# Text block
--- begin ---

Raising her own two children, Jessica wanted to share the lessons she had learned in a cross-cultural work environment to help the next generation to develop cross-cultural competency—and ultimately empower them to avoid the mistakes she made over the course of her international career.
The book has since evolved into an online course curriculum for students in high school and college to help them develop the skills necessary to thrive in diverse workplaces. Jessica also speaks at colleges, universities, and conferences across the U.S..
We sat down with Jessica to get her insight on the role of cross-cultural communication in DEI.
Let’s dive in!
Hi Jessica! Why is cross-cultural communication critical to a successful DEI program?
Jessica Stone: The Institute for the Future of Work ran a recent study on the top 10 skills employers want their employees to have in the workplace. Cross-cultural competency is in the top 10. You don’t have to be a foreign service officer to need this skill set. Educators, tech-based workers, salespeople and others all need cross-cultural communication skills to succeed.
Not only is it a critical skill for individuals to be effective at work, but cultivating the skill is key to advancing DEI initiatives. Companies recognize DEI as an important asset, but they aren’t necessarily making the connection between a strong DEI program and the need for upskilling cross-cultural communication.
In order to maintain a successful DEI program, you not only need a focus on knowledge around race and religion, you need understanding around culture as well. You always have to be upskilling and learning about the other cultural contexts that shape your colleagues and staff. That’s why it’s important to have this conversation in the context of DEI.
Culture often dictates interpersonal communication styles and preferences. In your book, you talk about how you had to adapt your natural communication style to effectively communicate with colleagues from other cultures.
What is your advice to someone who has to manage a global team made up of people who communicate differently?
Jessica Stone: It’s helpful to understand that you are not being disloyal to your culture or to your goals if you adapt your communication to reach a successful outcome. If you want to be successful, you need to find the road that’s most effective.
You also can’t push people out of their comfort zone. I, as an American journalist, was always trained to get past a no, to get to that yes. I was trained to dig in and find answers. Many people in sales and communications are trained not to take no for an answer as well.
Not all cultures respond well to that persistent demand for a definitive answer. For example, some cultures are conflict-averse and shy away from giving an outright no for an answer.
If you’re trying to sell to somebody who doesn’t ever say the word “no,” who just ghosts you, says “maybe” but then never puts the pieces together to make it happen—that really is a “no!” You have to read into more than the language.
“I encourage managers and leaders in multicultural contexts to practice studying ahead, doing personal cultural self-reflection as well as researching the cultural context of your colleagues and clients.”

--- end ---

# Exercises to complete
A – Answer these about the interview on cross-cultural communication:
(i) Which group ran the study on the top 10 skills employers want in their employees?
(ii) What has the book since grown into?
(iii) What kind of work was Jessica Stone trained in as an American?
B – Carry the interview on cross-cultural communication forward from its final sentence for a few more paragraphs, keeping the same voice.

# Rows
--- begin ---

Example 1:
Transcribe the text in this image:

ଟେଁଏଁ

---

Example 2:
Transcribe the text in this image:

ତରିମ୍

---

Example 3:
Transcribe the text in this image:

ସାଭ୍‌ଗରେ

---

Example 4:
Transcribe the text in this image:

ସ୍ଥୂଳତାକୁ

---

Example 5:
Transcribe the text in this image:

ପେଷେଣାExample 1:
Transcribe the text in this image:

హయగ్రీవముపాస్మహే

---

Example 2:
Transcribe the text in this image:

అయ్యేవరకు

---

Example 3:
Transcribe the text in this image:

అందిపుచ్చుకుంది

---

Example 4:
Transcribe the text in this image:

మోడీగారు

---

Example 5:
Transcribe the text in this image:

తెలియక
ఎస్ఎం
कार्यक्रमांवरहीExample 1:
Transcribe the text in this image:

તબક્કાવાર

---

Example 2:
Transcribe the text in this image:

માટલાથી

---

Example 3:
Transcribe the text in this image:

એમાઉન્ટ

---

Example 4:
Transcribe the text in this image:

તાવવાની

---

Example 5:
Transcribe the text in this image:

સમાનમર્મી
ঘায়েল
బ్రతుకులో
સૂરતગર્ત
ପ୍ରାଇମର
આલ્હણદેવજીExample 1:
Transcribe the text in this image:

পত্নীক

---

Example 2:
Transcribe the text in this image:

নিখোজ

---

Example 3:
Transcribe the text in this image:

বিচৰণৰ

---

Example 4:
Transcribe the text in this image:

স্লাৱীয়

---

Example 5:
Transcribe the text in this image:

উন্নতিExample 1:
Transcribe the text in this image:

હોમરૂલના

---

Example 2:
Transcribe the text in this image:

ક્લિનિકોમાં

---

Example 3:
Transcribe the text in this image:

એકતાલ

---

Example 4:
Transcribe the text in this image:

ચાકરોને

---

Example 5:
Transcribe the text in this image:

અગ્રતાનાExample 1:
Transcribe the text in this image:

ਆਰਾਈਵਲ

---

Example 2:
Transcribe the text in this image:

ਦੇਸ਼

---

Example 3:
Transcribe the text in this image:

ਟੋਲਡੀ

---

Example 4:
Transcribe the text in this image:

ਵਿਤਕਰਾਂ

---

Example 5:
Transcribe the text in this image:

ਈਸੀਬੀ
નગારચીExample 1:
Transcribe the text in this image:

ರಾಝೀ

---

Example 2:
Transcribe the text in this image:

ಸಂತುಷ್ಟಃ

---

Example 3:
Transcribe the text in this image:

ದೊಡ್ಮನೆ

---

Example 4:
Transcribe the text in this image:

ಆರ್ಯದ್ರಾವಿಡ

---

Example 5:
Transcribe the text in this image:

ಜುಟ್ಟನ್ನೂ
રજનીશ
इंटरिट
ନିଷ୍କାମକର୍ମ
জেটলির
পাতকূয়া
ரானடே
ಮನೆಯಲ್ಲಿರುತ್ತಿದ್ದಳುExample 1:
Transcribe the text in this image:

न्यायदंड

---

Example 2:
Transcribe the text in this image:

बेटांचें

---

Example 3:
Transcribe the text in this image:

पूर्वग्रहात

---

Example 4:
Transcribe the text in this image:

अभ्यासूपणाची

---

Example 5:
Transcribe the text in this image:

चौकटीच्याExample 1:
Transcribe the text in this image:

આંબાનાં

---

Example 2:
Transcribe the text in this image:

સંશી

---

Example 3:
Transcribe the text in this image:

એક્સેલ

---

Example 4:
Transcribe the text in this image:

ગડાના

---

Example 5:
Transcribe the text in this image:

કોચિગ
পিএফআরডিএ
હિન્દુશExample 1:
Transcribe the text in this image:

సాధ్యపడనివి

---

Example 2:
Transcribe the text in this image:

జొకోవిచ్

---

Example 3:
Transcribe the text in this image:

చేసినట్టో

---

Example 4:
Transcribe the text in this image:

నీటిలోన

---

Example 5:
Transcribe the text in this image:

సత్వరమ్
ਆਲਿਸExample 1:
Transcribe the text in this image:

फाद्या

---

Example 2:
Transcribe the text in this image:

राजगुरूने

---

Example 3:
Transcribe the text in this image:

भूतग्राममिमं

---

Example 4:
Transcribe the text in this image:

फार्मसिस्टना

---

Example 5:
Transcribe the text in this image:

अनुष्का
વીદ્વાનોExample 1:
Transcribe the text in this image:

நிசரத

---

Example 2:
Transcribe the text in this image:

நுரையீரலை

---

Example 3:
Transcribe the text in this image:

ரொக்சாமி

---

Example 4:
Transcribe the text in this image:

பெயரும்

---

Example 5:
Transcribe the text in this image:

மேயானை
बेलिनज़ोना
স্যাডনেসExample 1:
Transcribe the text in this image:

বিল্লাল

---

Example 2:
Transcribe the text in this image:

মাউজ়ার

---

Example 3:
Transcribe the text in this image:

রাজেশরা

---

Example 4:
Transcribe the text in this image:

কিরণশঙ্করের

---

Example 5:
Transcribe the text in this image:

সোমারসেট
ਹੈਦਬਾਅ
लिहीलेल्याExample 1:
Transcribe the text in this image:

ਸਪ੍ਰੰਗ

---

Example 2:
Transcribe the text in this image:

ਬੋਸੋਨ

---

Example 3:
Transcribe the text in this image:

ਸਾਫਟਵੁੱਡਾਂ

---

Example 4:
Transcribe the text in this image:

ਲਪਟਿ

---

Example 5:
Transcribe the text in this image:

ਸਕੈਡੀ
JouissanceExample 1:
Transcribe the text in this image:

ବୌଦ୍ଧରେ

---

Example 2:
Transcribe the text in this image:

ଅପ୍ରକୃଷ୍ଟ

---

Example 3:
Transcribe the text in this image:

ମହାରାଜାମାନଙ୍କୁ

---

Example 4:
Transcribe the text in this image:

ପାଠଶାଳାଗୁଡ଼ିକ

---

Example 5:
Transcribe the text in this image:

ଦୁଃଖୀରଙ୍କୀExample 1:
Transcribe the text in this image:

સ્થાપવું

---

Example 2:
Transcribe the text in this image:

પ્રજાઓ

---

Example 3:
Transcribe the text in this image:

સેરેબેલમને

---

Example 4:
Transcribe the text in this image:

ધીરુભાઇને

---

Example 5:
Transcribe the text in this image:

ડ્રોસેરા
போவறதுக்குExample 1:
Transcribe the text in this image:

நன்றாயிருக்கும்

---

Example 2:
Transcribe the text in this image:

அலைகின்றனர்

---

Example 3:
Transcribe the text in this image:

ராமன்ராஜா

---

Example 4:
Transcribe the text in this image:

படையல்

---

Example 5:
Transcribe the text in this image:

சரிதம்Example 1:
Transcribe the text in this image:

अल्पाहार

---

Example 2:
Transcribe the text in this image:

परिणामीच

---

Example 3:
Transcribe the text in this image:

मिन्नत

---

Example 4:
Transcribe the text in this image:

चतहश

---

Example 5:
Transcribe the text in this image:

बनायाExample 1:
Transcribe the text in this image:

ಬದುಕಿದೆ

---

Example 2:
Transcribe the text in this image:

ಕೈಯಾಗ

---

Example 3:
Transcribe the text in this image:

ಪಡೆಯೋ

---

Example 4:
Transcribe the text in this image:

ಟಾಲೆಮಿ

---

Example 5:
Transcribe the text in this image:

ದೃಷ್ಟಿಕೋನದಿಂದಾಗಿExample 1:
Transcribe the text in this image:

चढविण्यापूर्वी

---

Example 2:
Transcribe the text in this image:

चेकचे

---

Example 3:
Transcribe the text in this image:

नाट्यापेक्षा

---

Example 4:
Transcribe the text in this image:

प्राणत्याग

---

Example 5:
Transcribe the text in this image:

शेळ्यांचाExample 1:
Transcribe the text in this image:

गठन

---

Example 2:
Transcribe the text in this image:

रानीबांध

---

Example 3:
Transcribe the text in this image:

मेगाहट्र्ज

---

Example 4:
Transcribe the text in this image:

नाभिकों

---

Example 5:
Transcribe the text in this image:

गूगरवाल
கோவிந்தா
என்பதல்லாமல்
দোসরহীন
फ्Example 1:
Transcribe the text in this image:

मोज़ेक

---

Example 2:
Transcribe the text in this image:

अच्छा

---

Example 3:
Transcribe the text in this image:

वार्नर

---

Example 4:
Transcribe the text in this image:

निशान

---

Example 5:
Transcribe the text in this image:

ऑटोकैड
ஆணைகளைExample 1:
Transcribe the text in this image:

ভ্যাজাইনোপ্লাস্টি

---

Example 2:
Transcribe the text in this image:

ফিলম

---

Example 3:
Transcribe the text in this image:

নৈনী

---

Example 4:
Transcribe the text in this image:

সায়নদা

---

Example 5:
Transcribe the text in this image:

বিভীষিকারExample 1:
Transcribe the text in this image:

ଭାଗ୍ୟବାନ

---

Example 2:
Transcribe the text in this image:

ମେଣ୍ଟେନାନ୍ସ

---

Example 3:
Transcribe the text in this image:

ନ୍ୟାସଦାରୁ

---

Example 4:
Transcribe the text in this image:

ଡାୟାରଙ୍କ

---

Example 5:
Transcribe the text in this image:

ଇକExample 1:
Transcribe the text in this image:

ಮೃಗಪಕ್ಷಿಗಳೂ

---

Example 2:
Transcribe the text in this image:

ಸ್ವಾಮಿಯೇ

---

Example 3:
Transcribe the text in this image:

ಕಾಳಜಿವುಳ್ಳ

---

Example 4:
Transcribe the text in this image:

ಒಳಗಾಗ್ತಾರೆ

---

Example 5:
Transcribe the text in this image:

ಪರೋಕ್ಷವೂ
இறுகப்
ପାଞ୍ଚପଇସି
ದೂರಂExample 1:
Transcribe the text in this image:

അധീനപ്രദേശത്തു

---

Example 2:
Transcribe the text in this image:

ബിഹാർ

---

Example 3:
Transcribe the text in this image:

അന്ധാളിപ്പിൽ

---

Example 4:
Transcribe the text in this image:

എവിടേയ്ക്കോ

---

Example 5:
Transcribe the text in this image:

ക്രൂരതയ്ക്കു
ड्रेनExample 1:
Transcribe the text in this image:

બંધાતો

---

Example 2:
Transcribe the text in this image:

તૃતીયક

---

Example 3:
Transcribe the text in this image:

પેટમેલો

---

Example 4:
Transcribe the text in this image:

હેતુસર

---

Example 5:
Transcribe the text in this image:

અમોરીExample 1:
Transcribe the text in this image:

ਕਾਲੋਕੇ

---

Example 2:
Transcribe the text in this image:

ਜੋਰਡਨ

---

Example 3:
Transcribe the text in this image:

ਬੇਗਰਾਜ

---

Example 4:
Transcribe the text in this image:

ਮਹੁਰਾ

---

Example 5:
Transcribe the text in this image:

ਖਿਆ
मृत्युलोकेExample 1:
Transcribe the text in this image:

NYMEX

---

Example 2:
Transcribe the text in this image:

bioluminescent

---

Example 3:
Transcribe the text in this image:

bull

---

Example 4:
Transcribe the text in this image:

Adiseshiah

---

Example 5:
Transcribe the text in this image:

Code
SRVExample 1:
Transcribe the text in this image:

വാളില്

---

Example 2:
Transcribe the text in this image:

--- end ---

# Responses in order
A –
(i) The Institute for the Future of Work
(ii) An online course curriculum for students in high school and college
(iii) Journalism

B –
If you’re working in a global office, you have to understand the cultures that shape your colleagues, as well as the contexts they’re familiar with. On the flip side, you need to reflect on and understand your own intuitive management and communication style. Taking stock of these influences and styles helps you to understand the different ways you will have to engage with different individuals based on their cultural context—and how it compares to your own.
There will be things in interpersonal relations that irk you; situations where you’re reading somebody and think, “I’m not sure they’re understanding what I’m presenting.” There’s differences in appropriate levels of eye contact, differences in time management and the strictness of deadlines, differences in tone and voice.
I encourage managers and leaders in multicultural contexts to practice studying ahead, doing personal cultural self-reflection as well as researching the cultural context of your colleagues and clients. And I have to warn you. This is hard work. This is exhausting work. You cannot rely on your intuition. You cannot wing it. It can feel uncomfortable.
Developing effective cross-cultural communication is a lifelong journey of learning. In our increasingly globalized world and economy, these skills will continue to be important to do effective work. We really don’t have a choice anymore.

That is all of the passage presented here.